MURRAY — Family and friends gathered to remember and honor Murray State legendary coach Cal Luther on Sunday at J.H Churchill Funeral Home.
Luther, one of the icons in the history of Racer athletics, died May 8 at his home in Martin, Tennessee. His passing means Murray State has recently lost two of its coaching legends as Ron Greene passed on March 31. Greene coached the MSU men’s basketball team from 1978-85.
Luther was hired at MSU after a successful four-season (1954-58) stint at DePauw, as he began coaching the Racers in the 1958-59 season. When his 16 seasons came to an end with the 1973-74 season, Luther had coached the Racers in 395 games, a record that stands today. His longevity produced three Ohio Valley Conference regular-season championships and a pair of OVC Coach of the Year awards and NCAA Tournament appearances.
Luther was inducted into the Murray State Hall of Fame in 1986 and later to the OVC (2000) and UT Martin (2017) halls of fame.
Luther also coached at Longwood (1981-90), UTM (1991-99) and Bethel (1999-00). In all, Luther won 500 games in 40 seasons. He coached 17 All-OVC players for the Racers who were honored 28 times and three that earned the OVC Player of the Year award four times including Jim Jennings (1963-64), Claude Virden (1968-69) and Les Taylor (1971-72, 1972-73). All three are members of the MSU Hall of Fame. Dale Alexander, Steve Barrett, Dick Cunningham, Herb McPherson and Jimmy Young gave Luther eight members of the MSU hall.
Luther’s 1963-64 team became Murray State’s first squad to play in the NCAA Tournament. He led the Racers back to the NCAAs at the end of the 1968-69 season. The 1964 team was honored at Racer Hoopalooza in 2017, when the team made it back to Murray State along with Luther. It was obvious even 42 years after he coached a game at MSU how much he adored the place.
“Anybody who doesn’t think that old friends are the best friends hasn’t been to one of these functions, I’ll tell you that,” Luther said. “This is an inspiring feeling to see all of these people from the past that are sincerely interested in this school and the program.”
Luther continued those sentiments on the Runnin’ with the Racers podcast in 2019: “Murray State has a manner about it and people are attracted to it and stay attracted even after they leave,” he said. “There are very few schools that can match what has gone on here for 50 years or so in men’s basketball.”
During Luther’s tenure, Murray State was one of the first universities in the South to desegregate athletics. Stewart Johnson was one of the first Black student-athletes to play at Murray State, arriving from Pittsburgh to play for Luther.

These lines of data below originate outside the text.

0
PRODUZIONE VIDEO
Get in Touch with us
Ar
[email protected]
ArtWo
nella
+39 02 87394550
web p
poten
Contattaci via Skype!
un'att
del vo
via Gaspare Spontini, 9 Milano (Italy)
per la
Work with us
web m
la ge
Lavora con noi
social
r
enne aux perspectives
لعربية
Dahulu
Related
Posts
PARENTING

In the time of OVC history when the Racers were in constant battles with Western Kentucky, Luther’s teams consistently played at a high level and had one five-season run from 1967-71 in which they either won the OVC basketball title or finished second.
In the Luther era, Racer fans camped out days before a game just to get a seat at Racer Arena, which was a new building having opened only four years before he arrived. From Nov. 27, 1968, to Feb. 21, 1970, Luther’s teams set the arena home winning streak of 27 in a row, while winning 80% of the time.
Accepting the additional responsibilities of athletic director in 1967-78, Luther’s zeal for sports kept the Racers strong in the OVC, winning the coveted OVC All-Sports Trophy in 1973 and finishing in the top three in All-Sports competition in eight of Luther’s 11 years. During that span, MSU claimed nine conference championships in various sports. Luther was AD when Murray State opened Roy Stewart Stadium in 1973.